▶ **JOB ITEM**
Reproduce the listing below in its entirety. Change nothing.

──────── PROVIDED RECORDS ────────

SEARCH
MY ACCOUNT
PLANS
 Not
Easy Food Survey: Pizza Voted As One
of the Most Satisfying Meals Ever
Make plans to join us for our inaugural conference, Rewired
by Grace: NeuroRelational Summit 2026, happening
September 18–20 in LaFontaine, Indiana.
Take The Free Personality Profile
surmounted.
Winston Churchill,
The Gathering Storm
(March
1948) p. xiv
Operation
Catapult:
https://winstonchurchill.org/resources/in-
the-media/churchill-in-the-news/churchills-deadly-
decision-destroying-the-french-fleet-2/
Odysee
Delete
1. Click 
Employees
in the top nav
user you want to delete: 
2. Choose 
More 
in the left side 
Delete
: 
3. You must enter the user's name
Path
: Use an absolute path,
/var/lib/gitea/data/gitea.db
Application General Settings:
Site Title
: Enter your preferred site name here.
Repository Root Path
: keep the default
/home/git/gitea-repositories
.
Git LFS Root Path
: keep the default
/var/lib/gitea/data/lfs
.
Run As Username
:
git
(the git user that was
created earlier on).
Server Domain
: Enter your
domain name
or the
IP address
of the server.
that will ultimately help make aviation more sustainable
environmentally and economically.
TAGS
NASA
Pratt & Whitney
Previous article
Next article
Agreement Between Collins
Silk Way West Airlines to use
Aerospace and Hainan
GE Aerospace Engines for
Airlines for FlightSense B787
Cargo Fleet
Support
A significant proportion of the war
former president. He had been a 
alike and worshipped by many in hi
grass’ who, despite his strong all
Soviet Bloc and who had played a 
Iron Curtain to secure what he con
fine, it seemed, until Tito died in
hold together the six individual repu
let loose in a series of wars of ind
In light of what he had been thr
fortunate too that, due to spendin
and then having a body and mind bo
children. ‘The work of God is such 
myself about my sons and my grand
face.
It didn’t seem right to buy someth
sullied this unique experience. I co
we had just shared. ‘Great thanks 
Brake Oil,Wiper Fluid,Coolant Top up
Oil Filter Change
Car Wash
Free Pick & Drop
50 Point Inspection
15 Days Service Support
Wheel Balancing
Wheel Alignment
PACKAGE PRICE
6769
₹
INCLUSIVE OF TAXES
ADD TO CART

────────

▶ **ANSWER BOX**
SEARCH
MY ACCOUNT
PLANS
 Not
Easy Food Survey: Pizza Voted As One
of the Most Satisfying Meals Ever
Make plans to join us for our inaugural conference, Rewired
by Grace: NeuroRelational Summit 2026, happening
September 18–20 in LaFontaine, Indiana.
Take The Free Personality Profile
surmounted.
Winston Churchill,
The Gathering Storm
(March
1948) p. xiv
Operation
Catapult:
https://winstonchurchill.org/resources/in-
the-media/churchill-in-the-news/churchills-deadly-
decision-destroying-the-french-fleet-2/
Odysee
Delete
1. Click 
Employees
in the top nav
user you want to delete: 
2. Choose 
More 
in the left side 
Delete
: 
3. You must enter the user's name
Path
: Use an absolute path,
/var/lib/gitea/data/gitea.db
Application General Settings:
Site Title
: Enter your preferred site name here.
Repository Root Path
: keep the default
/home/git/gitea-repositories
.
Git LFS Root Path
: keep the default
/var/lib/gitea/data/lfs
.
Run As Username
:
git
(the git user that was
created earlier on).
Server Domain
: Enter your
domain name
or the
IP address
of the server.
that will ultimately help make aviation more sustainable
environmentally and economically.
TAGS
NASA
Pratt & Whitney
Previous article
Next article
Agreement Between Collins
Silk Way West Airlines to use
Aerospace and Hainan
GE Aerospace Engines for
Airlines for FlightSense B787
Cargo Fleet
Support
A significant proportion of the war
former president. He had been a 
alike and worshipped by many in hi
grass’ who, despite his strong all
Soviet Bloc and who had played a 
Iron Curtain to secure what he con
fine, it seemed, until Tito died in
hold together the six individual repu
let loose in a series of wars of ind
In light of what he had been thr
fortunate too that, due to spendin
and then having a body and mind bo
children. ‘The work of God is such 
myself about my sons and my grand
face.
It didn’t seem right to buy someth
sullied this unique experience. I co
we had just shared. ‘Great thanks 
Brake Oil,Wiper Fluid,Coolant Top up
Oil Filter Change
Car Wash
Free Pick & Drop
50 Point Inspection
15 Days Service Support
Wheel Balancing
Wheel Alignment
PACKAGE PRICE
6769
₹
INCLUSIVE OF TAXES
ADD TO CART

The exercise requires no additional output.